- **Exercise 1**
List every full calendar date (month, day, and year) given in the excerpted text on rising greenhouse gas levels.
- **Exercise 2**
Carry the piece on rising greenhouse gas levels and temperatures forward from its last sentence.

- **Excerpted text**

Greenhouse gas levels and temperatures keep rising

At the Paris Agreement, nations pledged to cut emissions and avoid dangerous temperature rises. Yet, the rise in greenhouse gas levels and temperatures appears to be accelerating.

Record growth of carbon dioxide levels at Mauna Loa

Annual mean carbon dioxide level measured at Mauna Loa, Hawaii, grew by 3.17 ppm (parts per million) in 2015, a higher growth rate than in any year since the record started in 1959.


As above image shows, a polynomial trendline added to the data points at a carbon dioxide growth rate of 4 ppm by the year 2024 and 5 ppm by the year 2028. 

At the start of the Industrial Revolution, the carbon dioxide level in the atmosphere was about 280 ppm. On January 11, 2016, as above image shows, carbon dioxide level at Mauna Loa, Hawaii, was 402.1 ppm. That's some 143% times what the upper level of carbon dioxide was in pre-industrial times over at least the past 400,000 years, as the image further below illustrates.

At higher northern latitudes, carbon dioxide levels are higher than elsewhere on Earth, as illustrated by above image. These high greenhouse gases contribute to accelerated warming of the Arctic. 

Methane levels rising even faster than CO2 levels, especially over Arctic Ocean

Historically, methane levels have been moving up and down between a window of 300 and 700 ppb. In modern times, methane levels have been rising even more rapidly than carbon dioxide levels, as illustrated by the image below, from an earlier post.

As above image illustrates, the mean level of 1839 ppb that was reached on September 7, 2014, is some 263% of the ~700 ppb that historically was methane's upper level.

The image below, from an earlier post, shows the available World Meteorological Organisation (WMO) annual means, i.e. from 1984 through to 2014, with added polynomial trendline based on these data. The square marks a high mean 2015 level, from NOAA's MetOp-2 satellite images, and it is added for comparison, so it does not influence the trendline, yet it does illustrate the direction of rise of methane levels and the threat that global mean methane levels will double well before the year 2040.


Recently, some very high peak levels have been recorded, including a reading of 2745 ppb on January 2, 2016, and a reading of 2963 ppb on January 8, 2016, shown below.

Body or hand keypoint data
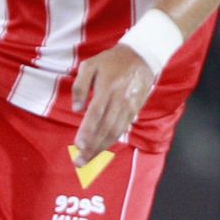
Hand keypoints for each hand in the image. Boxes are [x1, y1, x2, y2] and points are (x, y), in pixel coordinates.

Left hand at [70, 45, 154, 164]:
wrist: (142, 56)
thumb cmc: (111, 61)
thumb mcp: (90, 65)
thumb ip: (80, 86)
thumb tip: (77, 109)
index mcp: (107, 88)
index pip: (96, 114)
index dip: (88, 131)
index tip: (78, 145)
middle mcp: (119, 100)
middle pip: (105, 128)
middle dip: (92, 147)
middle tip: (80, 162)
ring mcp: (129, 107)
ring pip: (115, 132)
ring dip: (101, 148)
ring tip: (89, 159)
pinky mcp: (135, 110)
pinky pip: (122, 129)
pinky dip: (112, 140)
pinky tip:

- **Answer 1**
January 11, 2016; September 7, 2014; January 2, 2016; January 8, 2016

- **Answer 2**
These high readings illustrate the danger that, as warmer water reaches the seafloor of the Arctic Ocean, it will increasingly destabilize sediments that can contain huge amounts of methane in the form of free gas and hydrates. Images associated with these high readings show the presence of high methane levels over the Arctic Ocean, indicating that these high peaks originate from the Arctic ocean and that sediments at the seafloor of the Arctic Ocean are destabilizing. The danger is that these peaks will be followed up by even stronger abrupt releases from the seafloor of the Arctic Ocean, as water temperatures keep rising.

Rising temperatures

Global mean temperature in 2015 was 0.87°C (~1.6°F) higher than in 1951-1980. 

Above image shows NASA data with a polynomial trendline added that points at a 2015 temperature that is more than 1.1°C (~2.03°F) higher than it was in 1900.

The image on the right shows that it was 1.17°C warmer in 2015 than it was in the period 1890-1910.

Additionally, some 0.3°C warming had already taken place by the year 1900, as discussed in an earlier post.

Together, that makes that 2015 temperatures were 1.47°C above pre-industrial levels.

Furthermore, temperatures did rise steeply over the course of the year 2015.

By the end of the year 2015, the temperature rise was even stronger than the average for 2015 would indicate, as illustrated by the image on the right.

It is now 2016 and temperatures are still rising. In other words, it now is more than 1.5°C or 2.7°F warmer than in pre-industrial times. In conclusion, we have already crossed the 1.5°C guardrail that the Paris Agreement had pledged to try and limit global warming to.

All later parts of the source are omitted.